To generate the GMM model:
#Generate GMM model and fit the data
def gengmm(nc=4, n_iter = 2):
    g = mixture.GMM(n_components=nc)  # number of components
    g.init_params = ""  # No initialization
    g.n_iter = n_iter   # iteration of EM method
    return g
To fit the GMM to the data, just call the .fit method, which will return the GMM with related parameters.

To plot the GMM model:
def plotGMM(g, n, pt):
    delta = 0.025
    x = np.arange(-10, 10, delta)
    y = np.arange(-6, 12, delta)
    X, Y = np.meshgrid(x, y)

    if pt == 1:
        for i in xrange(n):
            Z1 = gaussian_2d(X, Y, g.means_[i, 0], g.means_[i, 1], g.covars_[i, 0], g.covars_[i, 1])
            plt.contour(X, Y, Z1, linewidths=0.5)

    #print g.means_
    plt.plot(g.means_[0][0],g.means_[0][1], '+', markersize=13, mew=3)
    plt.plot(g.means_[1][0],g.means_[1][1], '+', markersize=13, mew=3)
    plt.plot(g.means_[2][0],g.means_[2][1], '+', markersize=13, mew=3)
    plt.plot(g.means_[3][0],g.means_[3][1], '+', markersize=13, mew=3)
    
    #plot the GMM with mixing parameters (weights)
    #i=0
    #Z2= g.weights_[i]*gaussian_2d(X, Y, g.means_[i, 0], g.means_[i, 1], g.covars_[i, 0], g.covars_[i, 1])
    #for i in xrange(1,n):
    #    Z2 = Z2+ g.weights_[i]*gaussian_2d(X, Y, g.means_[i, 0], g.means_[i, 1], g.covars_[i, 0], g.covars_[i, 1])
    #plt.contour(X, Y, Z2)


The main function:
obs = gendata()
fig = plt.figure(1)
g = gengmm(4, 100)
g.fit(obs)
plt.plot(obs[:, 0], obs[:, 1], '.', markersize=3)
plotGMM(g, 4, 0)
plt.title('Gaussian Mixture Model')
plt.show()


To intuitively show how EM approach works, Gaussian mixtures fitted in different iterations can be plotted:
g = gengmm(4, 1)
g.fit(obs)
plt.plot(obs[:, 0], obs[:, 1], '.', markersize=3)
plotGMM(g, 4, 1)
plt.title('Gaussian Models (Iter = 1)')
plt.show()

g = gengmm(4, 5)
g.fit(obs)
plt.plot(obs[:, 0], obs[:, 1], '.', markersize=3)
plotGMM(g, 4, 1)
plt.title('Gaussian Models (Iter = 5)')
plt.show()

g = gengmm(4, 20)
g.fit(obs)
plt.plot(obs[:, 0], obs[:, 1], '.', markersize=3)
plotGMM(g, 4, 1)
plt.title('Gaussian Models (Iter = 20)')
plt.show()

g = gengmm(4, 100)
g.fit(obs)
plt.plot(obs[:, 0], obs[:, 1], '.', markersize=3)
plotGMM(g, 4, 1)
plt.title('Gaussian Models (Iter = 100)')
plt.show()

The plot of different iterations in EM method shows in the following, one can see that the Gaussian models are incrementally updated and refined to fit the data. Both the means (cross markers in the figure) and covariances (curves in the figures) are updated during the iteration, until the approach converges.
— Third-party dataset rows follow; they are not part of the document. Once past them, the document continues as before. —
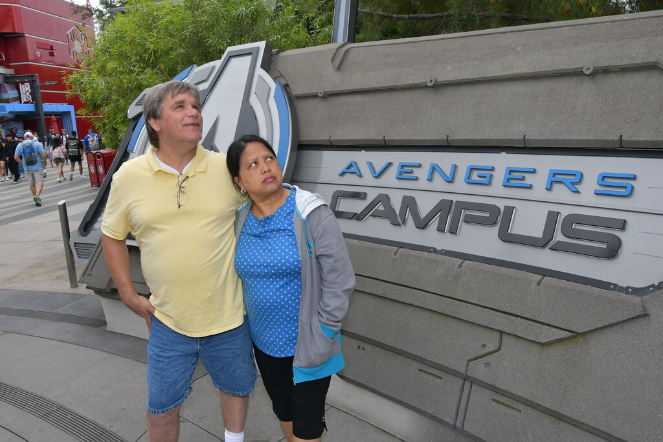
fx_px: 497
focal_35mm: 27
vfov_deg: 47.9
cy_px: 221
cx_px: 332
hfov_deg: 67.4
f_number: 11
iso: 200
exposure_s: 1/250
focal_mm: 18
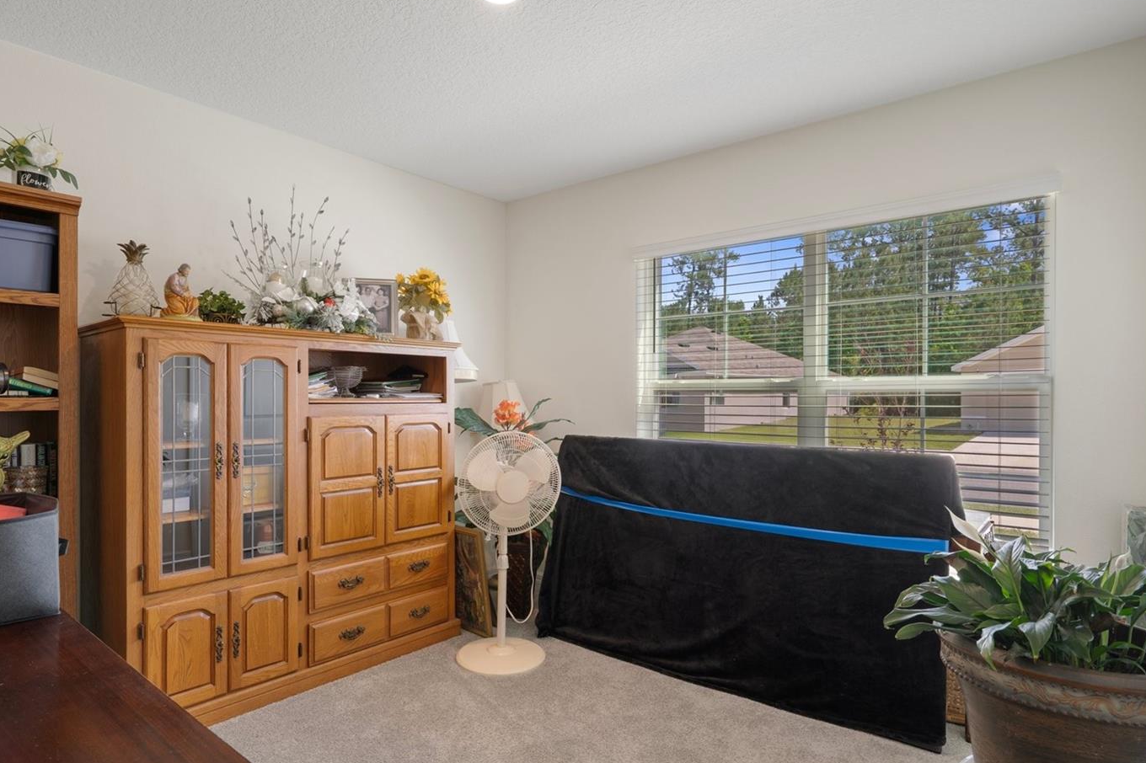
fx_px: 636
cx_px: 551
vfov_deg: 61.8
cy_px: 409
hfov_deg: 84.0
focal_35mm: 20
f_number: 8
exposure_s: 1
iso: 320
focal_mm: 17
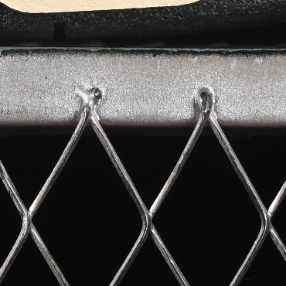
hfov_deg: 3.6
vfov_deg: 3.6
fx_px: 4477
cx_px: -265
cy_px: -403
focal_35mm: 479
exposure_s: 1/80
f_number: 8
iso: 160
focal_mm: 50
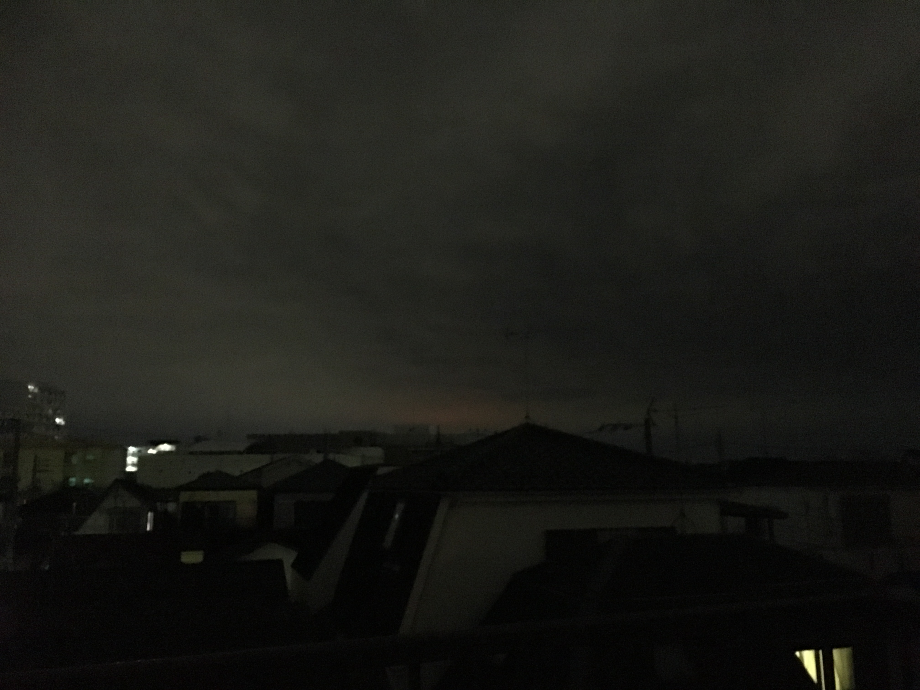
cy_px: 345
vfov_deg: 48.2
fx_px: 771
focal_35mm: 29
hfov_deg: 61.7
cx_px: 460
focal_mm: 4.15
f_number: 2.2
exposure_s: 1/15
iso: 2000
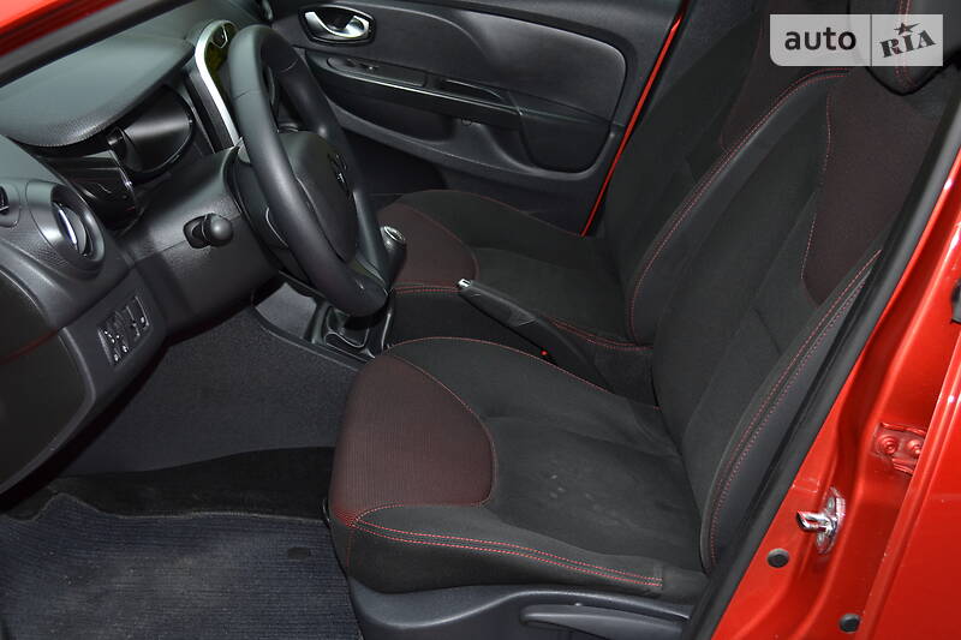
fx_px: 1281
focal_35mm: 48
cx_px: 480
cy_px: 320
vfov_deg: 28.1
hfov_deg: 41.1
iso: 200
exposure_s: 1/60
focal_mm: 32
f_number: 5
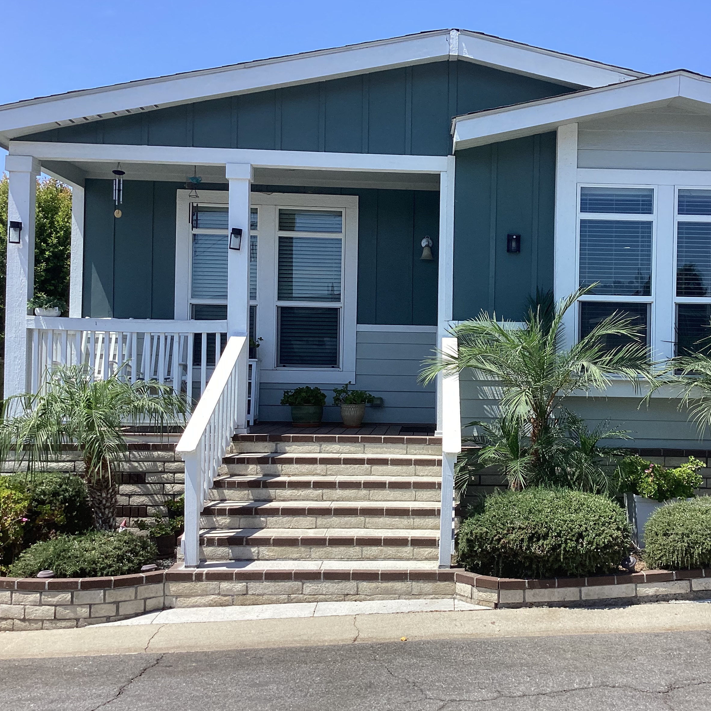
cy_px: 352
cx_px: 468
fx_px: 883
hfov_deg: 43.3
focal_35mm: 38
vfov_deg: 43.9
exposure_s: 1/1018
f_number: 2.4
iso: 25
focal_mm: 3.3
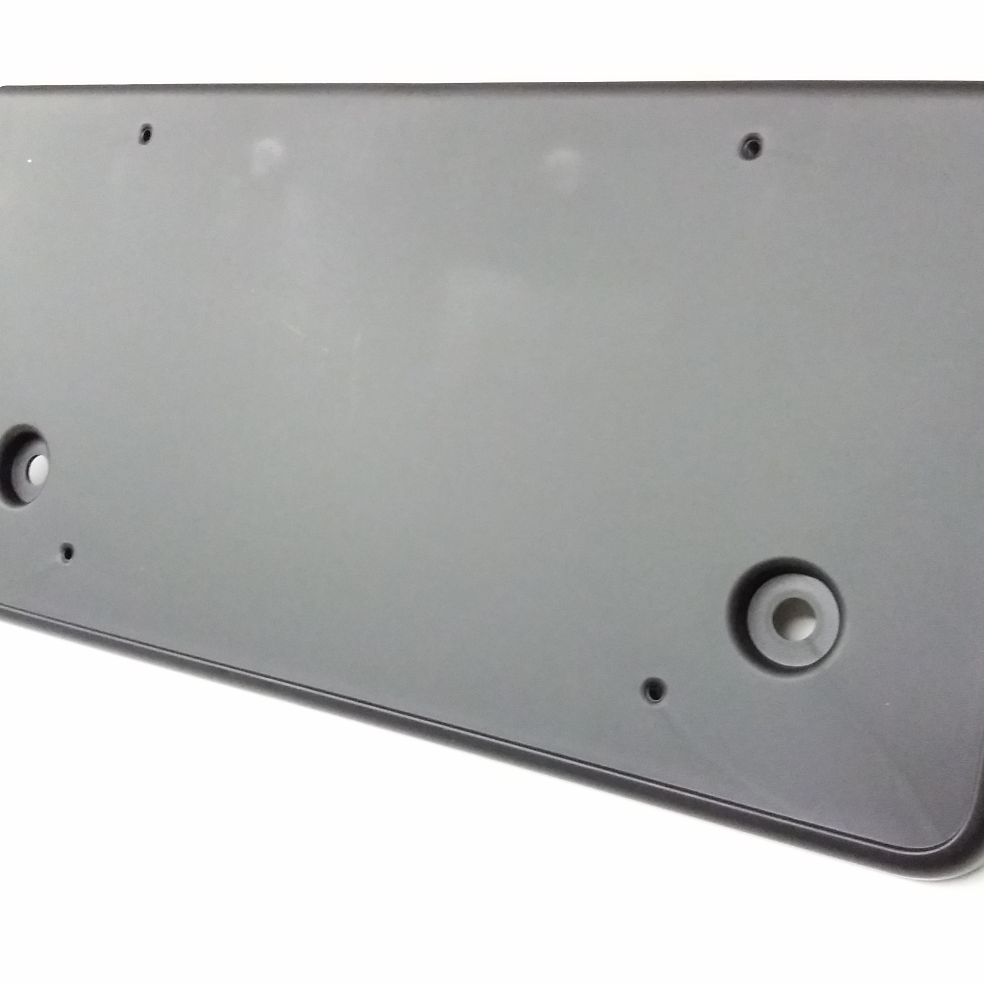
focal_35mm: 38
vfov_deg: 43.9
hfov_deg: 43.9
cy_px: 495
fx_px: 1222
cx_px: 508
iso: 640
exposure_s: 1/15
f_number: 2.4
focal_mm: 3.4
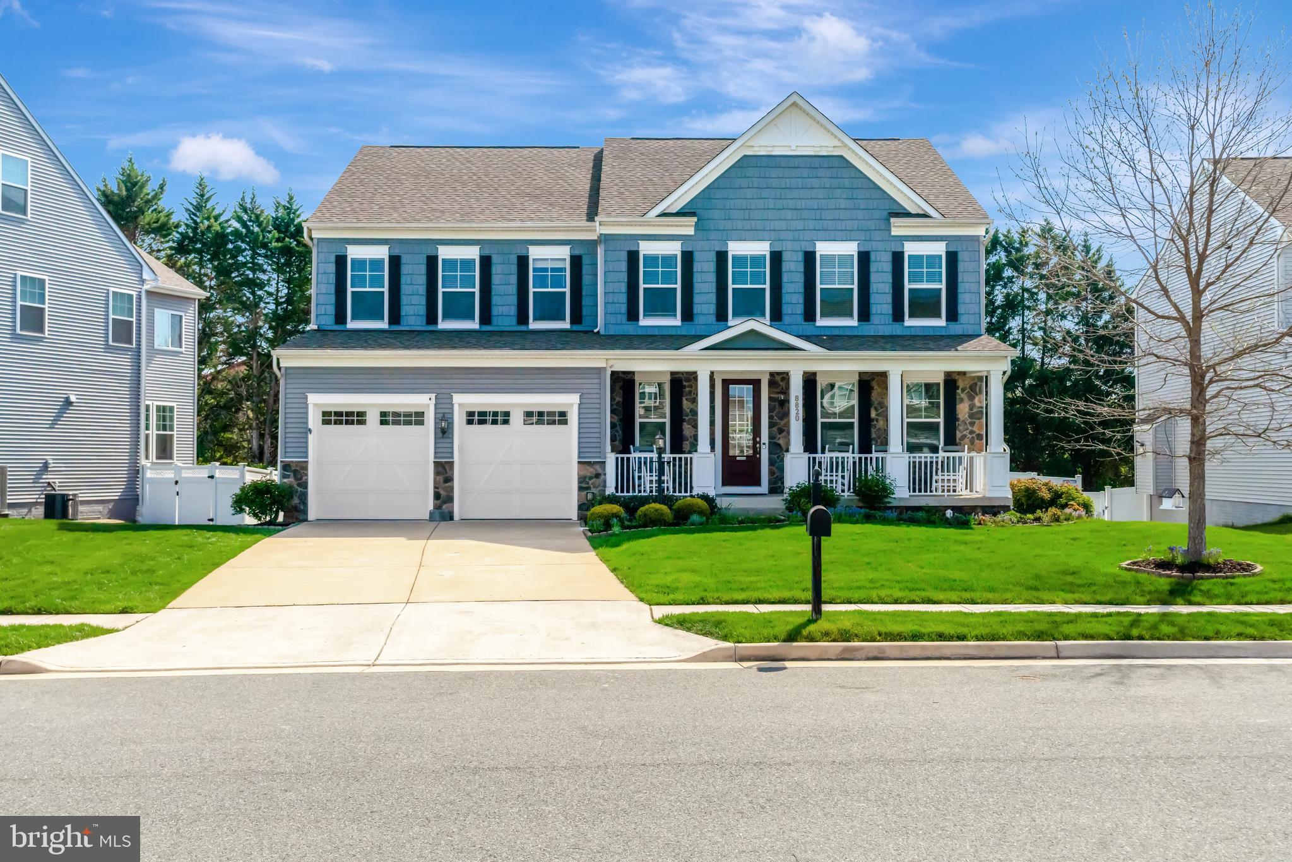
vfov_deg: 41.1
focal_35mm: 32
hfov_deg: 58.7
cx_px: 646
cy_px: 431
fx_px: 1148
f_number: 7.1
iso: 1250
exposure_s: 1/5000
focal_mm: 32
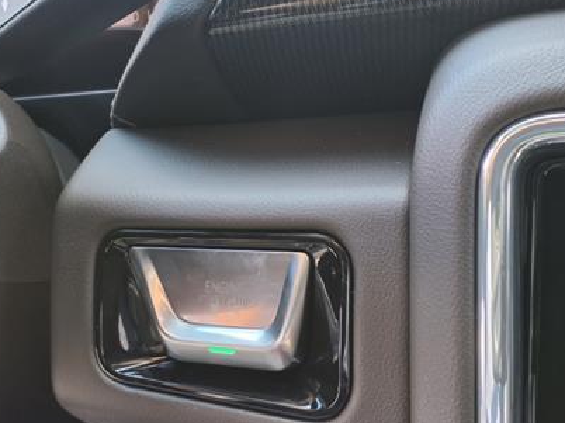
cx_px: 226
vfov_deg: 33.5
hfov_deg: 43.7
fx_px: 701
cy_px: 252
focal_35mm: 43
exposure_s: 1/40
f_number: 1.9
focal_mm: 3.58
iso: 50
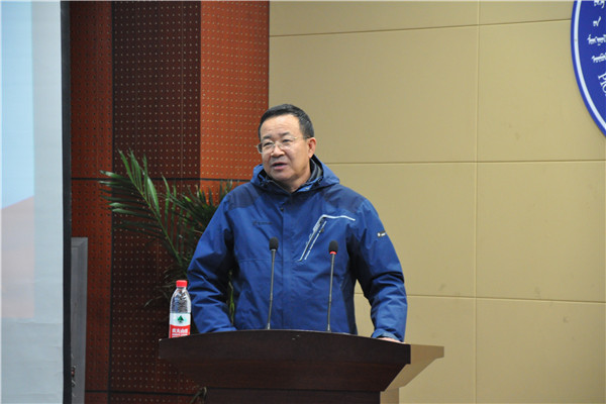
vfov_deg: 8.7
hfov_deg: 13.0
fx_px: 2651
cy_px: 202
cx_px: 303
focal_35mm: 158
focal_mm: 105
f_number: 5.6
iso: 1600
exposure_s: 1/60
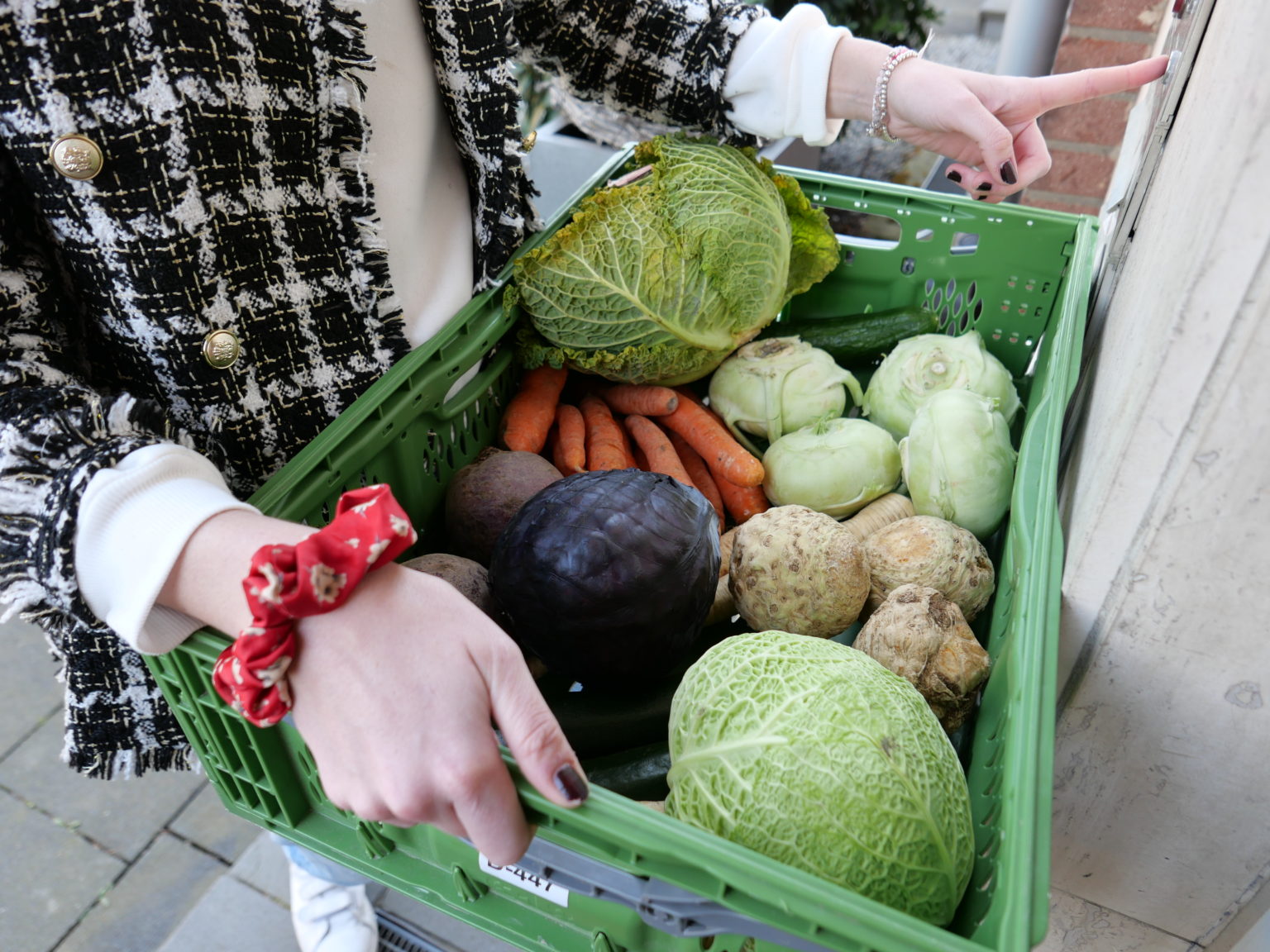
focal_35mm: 24
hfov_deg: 71.6
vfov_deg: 56.8
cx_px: 635
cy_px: 476
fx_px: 881
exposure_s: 1/125
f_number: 2.5
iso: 200
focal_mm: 10.9
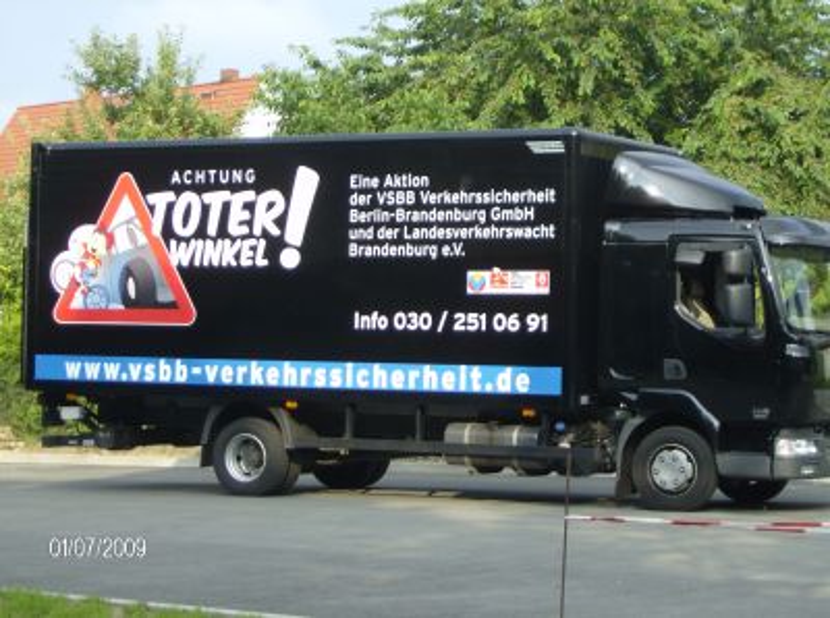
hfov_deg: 19.7
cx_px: 415
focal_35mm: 100
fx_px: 2392
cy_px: 309
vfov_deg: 14.7
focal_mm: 16.6
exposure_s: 1/170
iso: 100
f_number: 4.6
                        Figure 4 Gaussian Mixture Model fitted using different EM iterations. 

If we consider the GMM with the weights (Mixing parameters \(\pi\)), the plotting is shown like the following figure:


                 Figure 5 Gaussian Mixture Model after iterations of EM approach (draw with weights)